An aneurysm is a blood-filled dilation of a blood vessel. It fills up like a balloon. Usually at the base of the brain or the aorta. If that balloon pops – bad news. Towards the good end of that spectrum of nastiness is a hemorrhage, on the bad side of that equation is sudden death.

Renal (or kidney) failure means your kidneys don’t work properly. This is deadly as well. Your kidney is such an important part of the body, that if it were gone, you’d die in seconds. The kidney does so many things that I’m not going to get into for lack of space in this essay.

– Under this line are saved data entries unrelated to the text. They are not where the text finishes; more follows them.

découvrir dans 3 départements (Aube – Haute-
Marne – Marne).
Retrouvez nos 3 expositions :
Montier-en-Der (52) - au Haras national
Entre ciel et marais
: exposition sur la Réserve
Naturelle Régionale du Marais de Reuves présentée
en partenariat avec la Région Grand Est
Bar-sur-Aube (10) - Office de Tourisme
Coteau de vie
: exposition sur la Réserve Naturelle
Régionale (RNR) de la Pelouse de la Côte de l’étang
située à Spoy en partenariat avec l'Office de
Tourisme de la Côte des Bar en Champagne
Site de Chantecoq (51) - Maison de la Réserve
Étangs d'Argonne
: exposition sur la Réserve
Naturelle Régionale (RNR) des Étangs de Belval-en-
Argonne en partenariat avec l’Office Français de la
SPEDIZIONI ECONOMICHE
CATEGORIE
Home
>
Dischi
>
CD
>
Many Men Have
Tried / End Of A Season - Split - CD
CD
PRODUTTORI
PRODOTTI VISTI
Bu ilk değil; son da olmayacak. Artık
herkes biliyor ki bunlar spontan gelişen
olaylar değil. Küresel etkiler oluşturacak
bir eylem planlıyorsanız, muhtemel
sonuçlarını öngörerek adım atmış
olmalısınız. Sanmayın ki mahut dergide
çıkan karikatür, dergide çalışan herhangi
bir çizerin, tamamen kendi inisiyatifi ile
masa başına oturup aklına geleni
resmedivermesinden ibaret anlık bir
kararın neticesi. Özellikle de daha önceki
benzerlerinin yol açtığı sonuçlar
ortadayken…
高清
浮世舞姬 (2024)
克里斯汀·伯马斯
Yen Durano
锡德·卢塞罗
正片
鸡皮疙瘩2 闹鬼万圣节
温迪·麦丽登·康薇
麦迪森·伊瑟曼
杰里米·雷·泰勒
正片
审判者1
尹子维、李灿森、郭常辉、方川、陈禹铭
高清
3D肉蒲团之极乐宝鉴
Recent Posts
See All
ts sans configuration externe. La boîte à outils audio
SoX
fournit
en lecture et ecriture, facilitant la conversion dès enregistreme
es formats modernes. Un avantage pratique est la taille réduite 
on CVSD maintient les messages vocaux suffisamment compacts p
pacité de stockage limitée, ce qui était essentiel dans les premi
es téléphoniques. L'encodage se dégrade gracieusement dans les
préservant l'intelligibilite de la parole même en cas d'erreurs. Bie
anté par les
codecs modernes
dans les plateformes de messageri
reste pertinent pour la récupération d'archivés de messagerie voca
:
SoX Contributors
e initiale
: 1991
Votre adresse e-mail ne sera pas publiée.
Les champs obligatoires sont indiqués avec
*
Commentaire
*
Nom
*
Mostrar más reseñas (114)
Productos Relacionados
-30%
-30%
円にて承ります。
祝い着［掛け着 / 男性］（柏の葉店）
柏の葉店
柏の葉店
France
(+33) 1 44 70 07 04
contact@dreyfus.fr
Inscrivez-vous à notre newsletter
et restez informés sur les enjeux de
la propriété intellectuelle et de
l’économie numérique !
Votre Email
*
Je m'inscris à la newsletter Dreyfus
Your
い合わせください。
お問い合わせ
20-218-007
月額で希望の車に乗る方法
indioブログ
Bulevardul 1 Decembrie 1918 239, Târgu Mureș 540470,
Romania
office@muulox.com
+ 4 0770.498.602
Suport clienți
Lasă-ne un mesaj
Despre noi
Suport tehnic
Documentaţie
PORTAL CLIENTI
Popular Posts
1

So that’s how nicotine kills. The other main killer in cigarettes is tar. Not tar like we use in roads, but rather the partially combusted particles, or soot, produced by the burning of tobacco. It coats your teeth, taste buds, throat, lungs and the whole respiratory system. As it coats your taste buds, it makes it harder to taste food. More seriously though, is what it does lower down in the trachea. It overwhelms the natural role of mucus and cilia as a defense against toxins coming in to your system. Continuous irritation prompts the production of more mucus, but smoking also slows the movement of cilia to move the mucus along. So you get more mucus, and less ability to move it along. In a chronic state, this is a condition known as emphysema. The way someone dies from emphysema is that their lungs fill with mucus and they essentially drown in their own spit There is also bronchitis deadly but less severe, which is the inflammation of the brachial tubes leading into the lungs.

This still does not take into account all the other toxins in cigarette smoke. A really dangerous thing that smoking does is increase the likelihood of cancer in your body. Cancer is as much as 20 times more likely to occur in people who smoke. Along with heart attacks, cancer is the main cause of death, period. The most dangerous is lung cancer, but smoking can also stimulate cancer in the larynx, esophagus, urinary bladder, and lips (especially with pipe and cigar smokers).

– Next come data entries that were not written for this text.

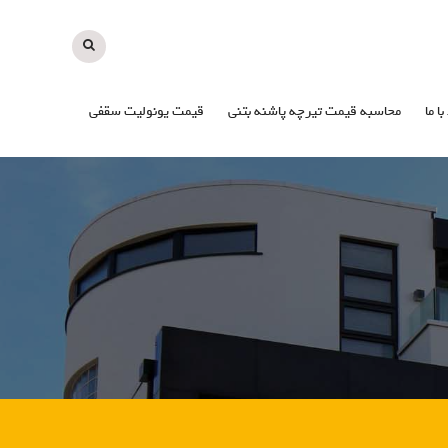
با ما
محاسبه قیمت تیرچه پاشنه بتنی
قیمت یونولیت سقفی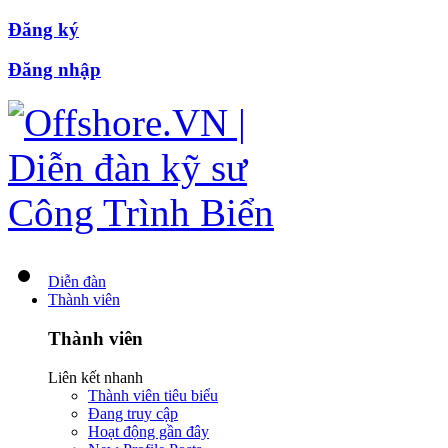
Đăng ký
Đăng nhập
Diễn đàn
Thành viên
Thành viên
Liên kết nhanh
Thành viên tiêu biểu
Đang truy cập
Hoạt động gần đây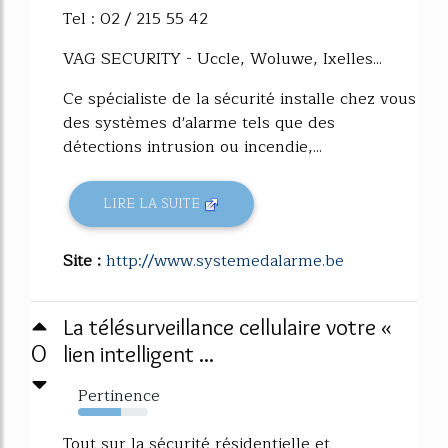
Tel : 02 / 215 55 42
VAG SECURITY - Uccle, Woluwe, Ixelles...
Ce spécialiste de la sécurité installe chez vous
des systèmes d'alarme tels que des
détections intrusion ou incendie,...
LIRE LA SUITE
Site :
http://www.systemedalarme.be
La télésurveillance cellulaire votre «
0
lien intelligent ...
Pertinence
62%
Tout sur la sécurité résidentielle et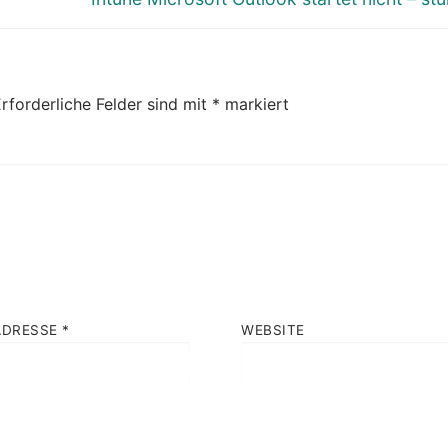
Beitrag:
rforderliche Felder sind mit
*
markiert
ADRESSE
*
WEBSITE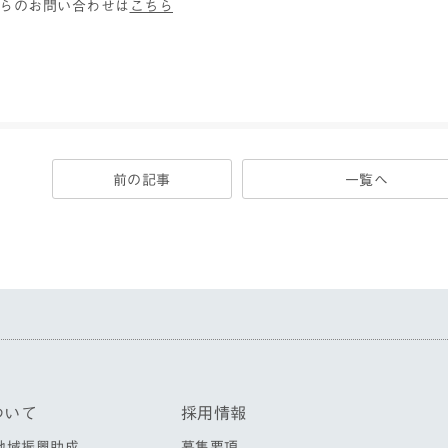
からのお問い合わせは
こちら
前の記事
一覧へ
ついて
採用情報
地域振興助成
募集要項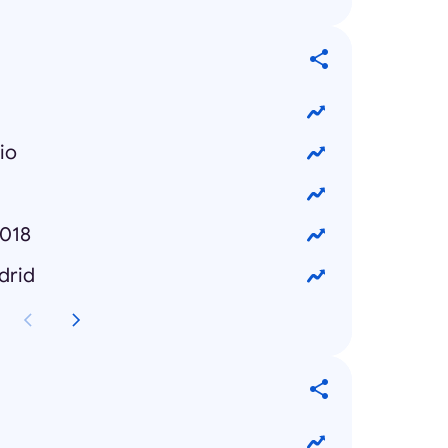
io
018
drid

Cancer (malignant neoplasm) is an interesting phenomena that we still don’t completely understand. A whole other essay could be written about it and whole fields of study are devoted to it, but I will try to nutshell in a few paragraphs.

Basically, it is a loss of control of mitosis (the reproduction of cells). It is marked by 3 properties: it displays uncontrolled growth, invasion and metastasis.

There is a process called programmed death of a cell in which it naturally dies on it’s own accord. In a cancer, this process is stopped and the tissue grows out of control. It also invades the surrounding tissue rather than pushing it aside. In some cases it metastasizes, or hitches a ride in the blood stream to invade other parts of the body. A tumor is very similar, except it is self-limited and does not invade or metastasize.

Lung cancer is especially of concern because it is responsible for one third of all cancer related deaths. One of the reason why lung cancer is so deadly is because it can metastasize to other organs in the body very quickly.

So smoking is the major cause of emphysema, cancer and heart attacks. Cancer and heart attacks are the main cause of human death. The key thing about smoking is that even though it is very tough to quit, it is one of the preventable causes of death that we know about.